The complex networks perspective has become an important methodological framework for both the modeling and analysis of complex systems. However, the vast majority of studies on complex networked systems is based on a static network perspective, in which links and nodes are ssumed to exist at any point in time. In contrast to this view, the availability of high-resolution time-stamped data on networked systems has recently validated the intuition that real complex systems are often highly dynamic, i.e. links are not active continuously but rather occur in specific temporal patterns. The following video shows two examples for temporal networks, which have the same time-aggregated topology, but different temporal patterns. The example further shows that these different temporal patterns can have dramatic effects on dynamical processes like, e.g., diffusion.
The fact that we currently lack a suitable methodological framework which integrates both the temporal and the topological dimension of complex systems severely limits the understanding of dynamic complex systems. Motivated by this limitation, empirical studies of temporal networks with time-varying topologies enter the focus of a growing research community. The few existing studies on temporal networks occurring in social, economic and technological systems have generally highlighted the presence of statistical inhomogeneities in terms of broad distributions of the waiting times between consecutive node or link activities or the duration of individual contacts. Through our own research, we recently added an important additional perspective, namely that interactions in many complex systems occur in specific temporal orders and that this ordering is essential to understand dynamical processes on temporal networks. For example in communication processes, in order for an information to be transferred from node A via node B to node C, it is crucial that the interaction between A and B happens before the interaction between B and C.
To study effects that are due to the order in which interactions occur, in our most recent research we have investigated models that preserve non-Markovian properties of contact sequences, i.e. the fact that in many real-world systems the next interaction of a node is not independent of with whom the node has interacted shortly before. We have shown that such non-Markovian properties give rise to effective interaction topologies that significantly differ from what would be expected from a static network representation. We have further demonstrated that, due to these order correlations, extrapolating findings from time-aggregated networks to time-varying networks can lead to significantly wrong statements about dynamical processes like diffusion or information propagation, as well as about the importance of individual nodes. To quantify this discrepancy, we developed an information-theoretic measure (betweenness preference) which allows to quantify the presence and strength of "preferred contact sequences" in longitudinal network data and how this influences dynamical processes. We further demonstrated the usability of this novel measure in a number of real-world data sets from social, technical and biological contexts.
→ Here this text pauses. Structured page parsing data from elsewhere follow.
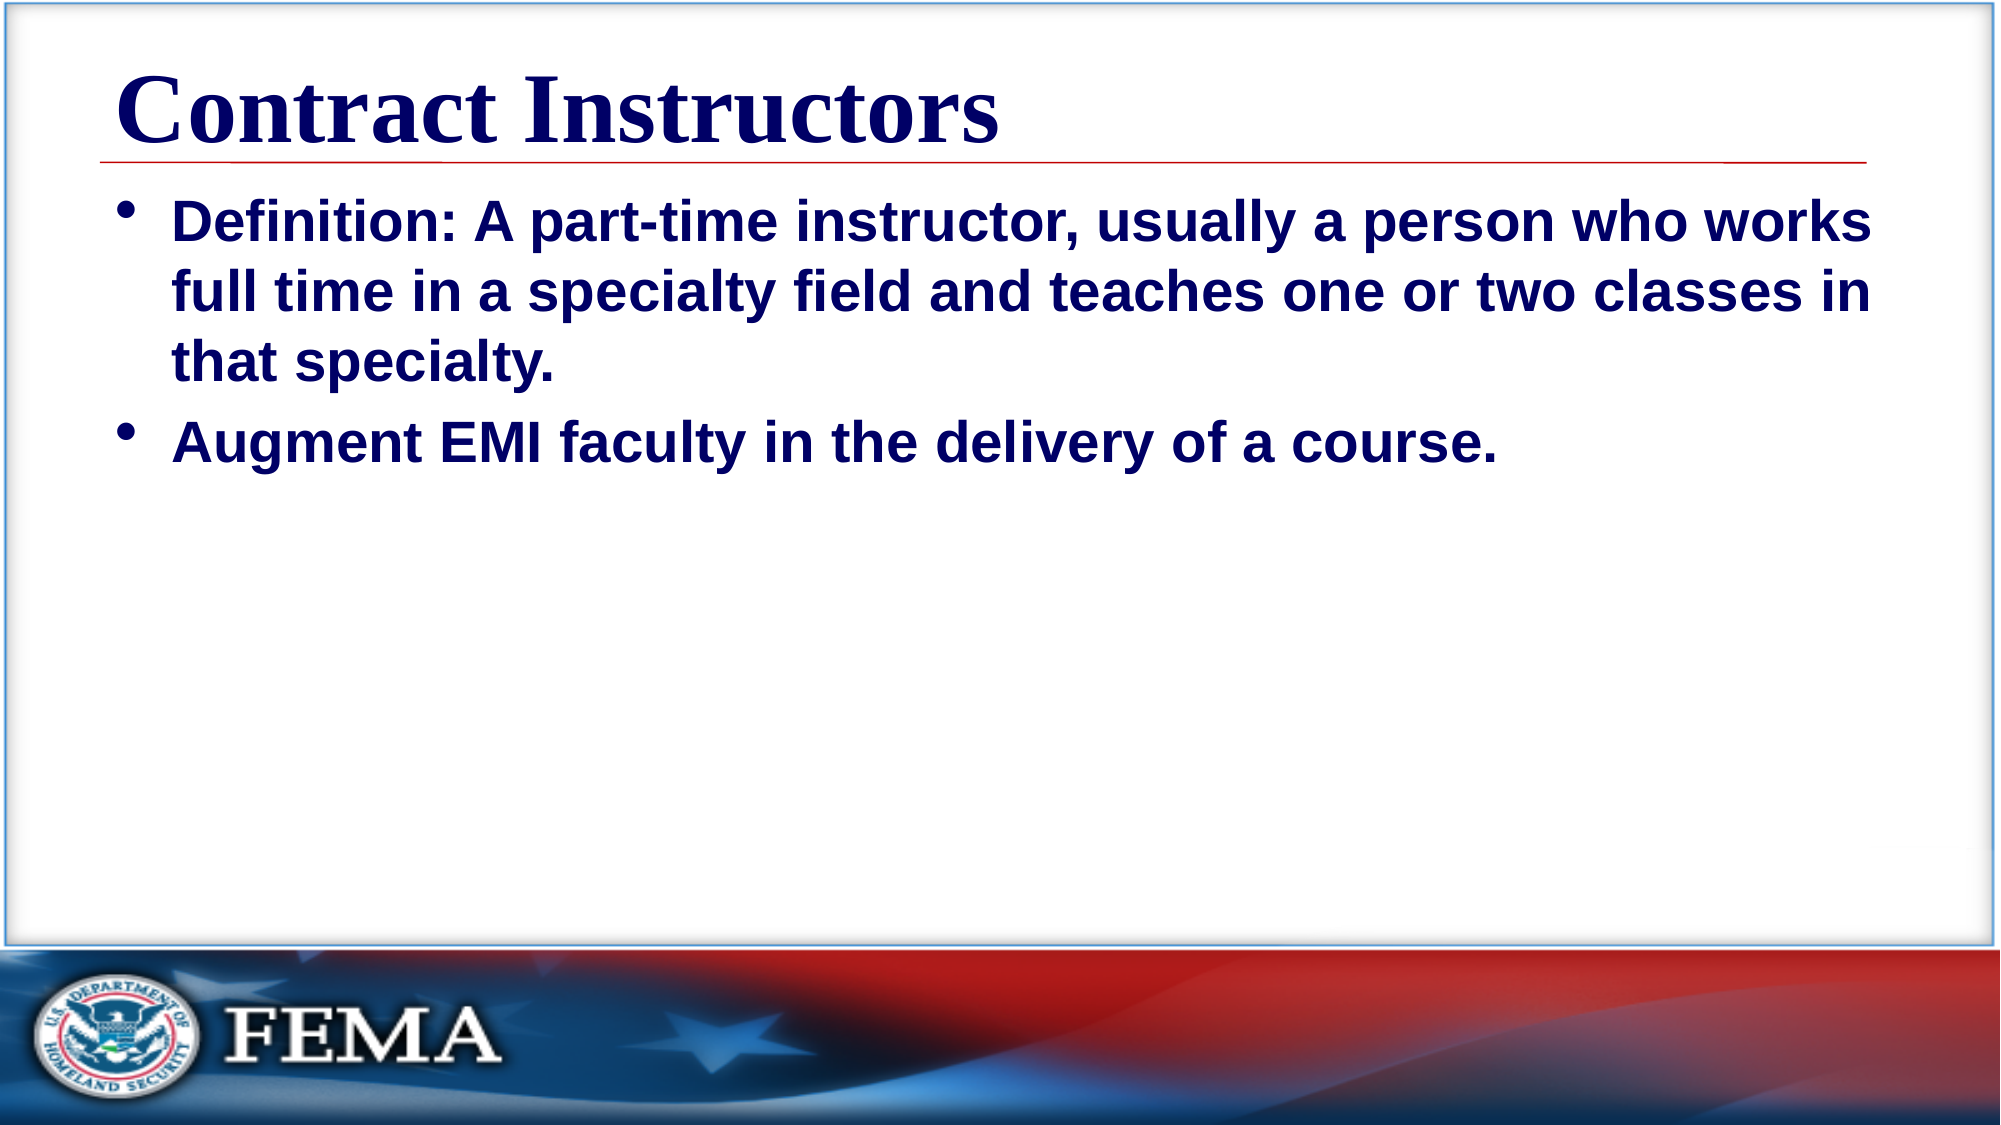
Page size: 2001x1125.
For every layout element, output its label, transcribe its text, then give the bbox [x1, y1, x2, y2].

list Definition: A part-time instructor, usually a person who works full time in a specialty field and teaches one or two classes in that specialty. Augment EMI faculty in the delivery of a course. [99, 175, 1901, 938]
picture [0, 0, 2000, 1125]
title Contract Instructors [99, 49, 1901, 156]
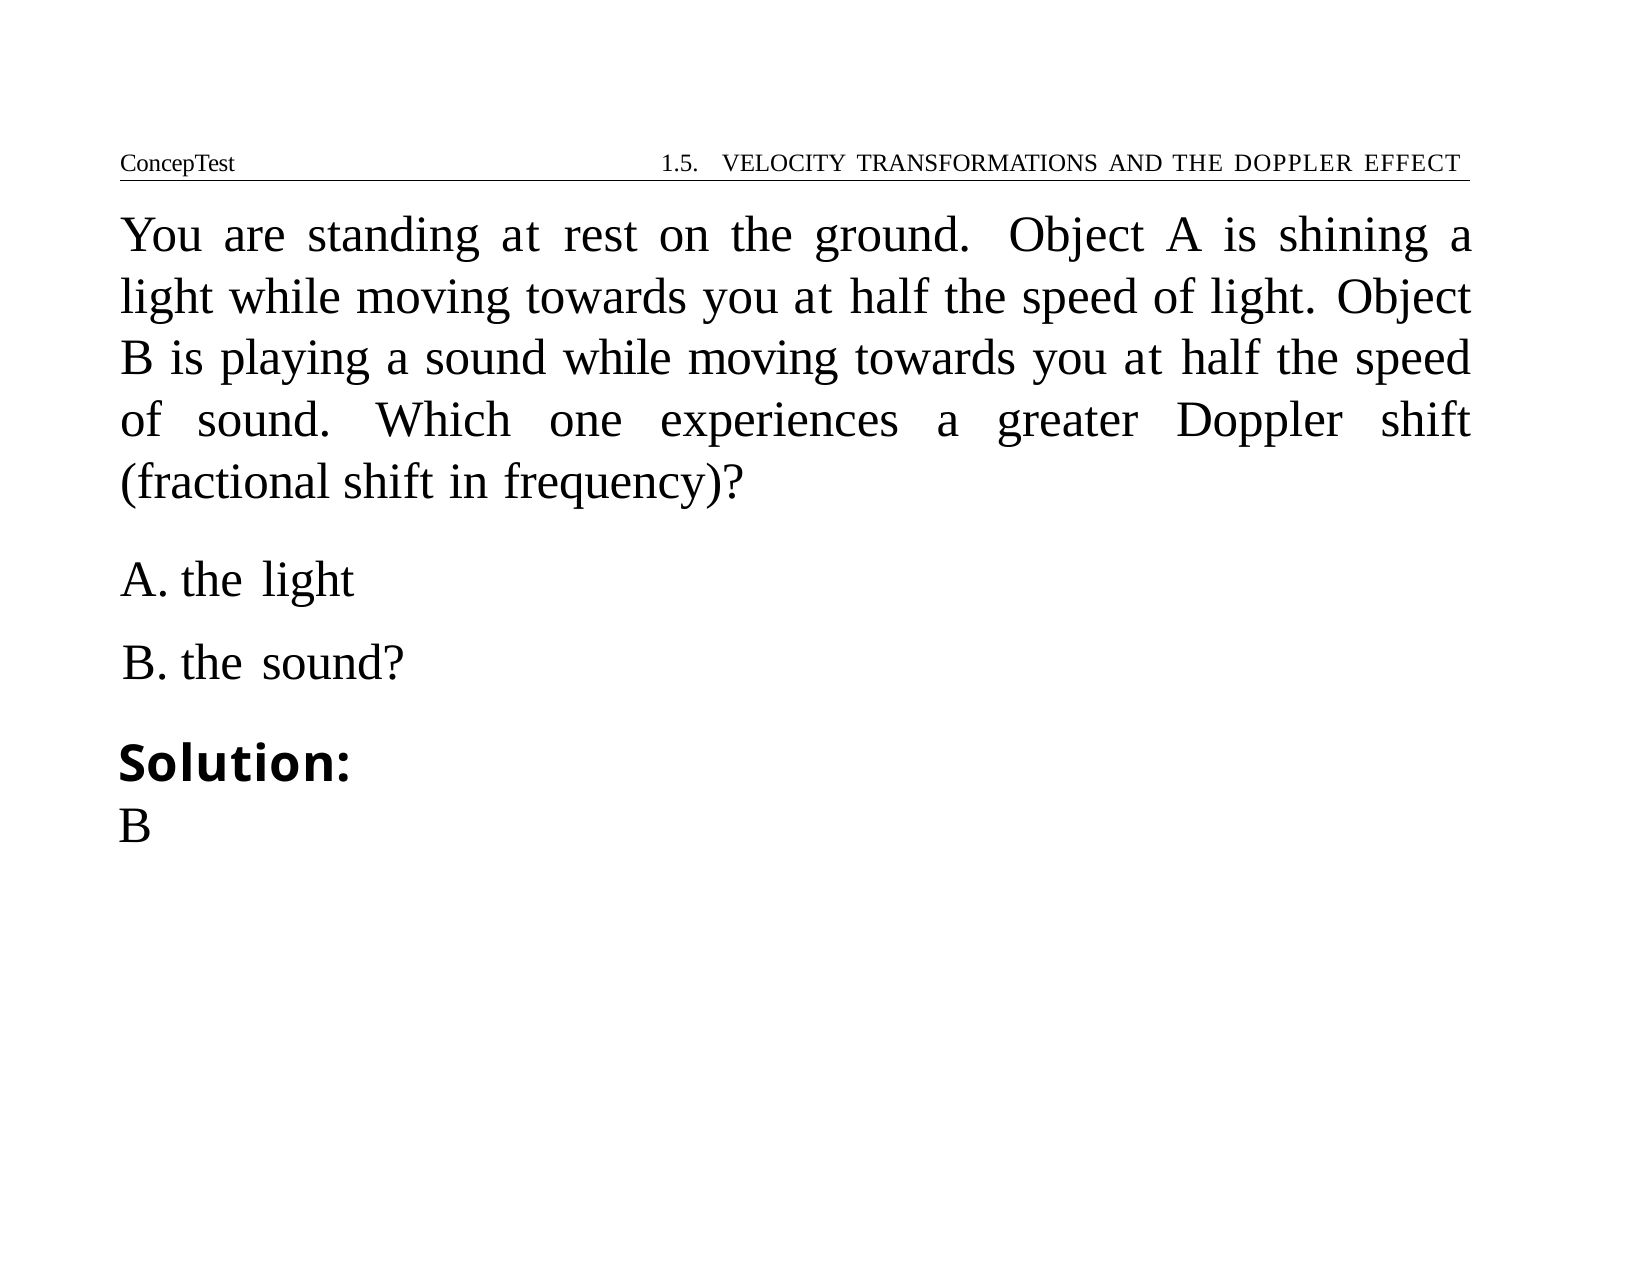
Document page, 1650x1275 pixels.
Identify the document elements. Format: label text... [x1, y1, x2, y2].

text_box ConcepTest 1.5. VELOCITY TRANSFORMATIONS AND THE DOPPLER EFFECT [117, 144, 1473, 176]
list You are standing at rest on the ground. Object A is shining a light while moving towards you at half the speed of light. Object B is playing a sound while moving towards you at half the speed of sound. Which one experiences a greater Doppler shift (fractional shift in frequency)? [117, 198, 1473, 925]
text_box the light the sound? Solution: B [116, 521, 418, 853]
Most recently, we have developed a powerful framework for the modeling and analysis of temporal networks based on so-called "higher-order aggregate networks", which can be seen as a generalisation of the static abstraction commonly used in network analysis. This approach allows to study dynamical processes in temporal networks using standard techniques like, for example, a dynamic analysis in terms of the eigenvalues of a modified Laplacian matrix, without losing information on the ordering of interactions which are hidden in the time dimension.
Our research on temporal networks has been featured in top-tier scientific journals like Physical Review Letters and Nature Communications. Our unique approach not only allows us to quantitatively study a previously unexplored temporal-topological dimension of complexity in time-stamped data. It also provides a methodological framework that offers broad perspectives for the development of new data mining and visualisation techniques which improve our ability to extract knowledge from dynamic networked systems.
Apart from this fundamental research, we are also actively involved in the actual (technical) implementation of our methods in terms of software packages. We have recently released the open source data mining package pathpy, which implements our methods. We further have a dedicated third-party funded project targeting at making our research usable in industrial applications.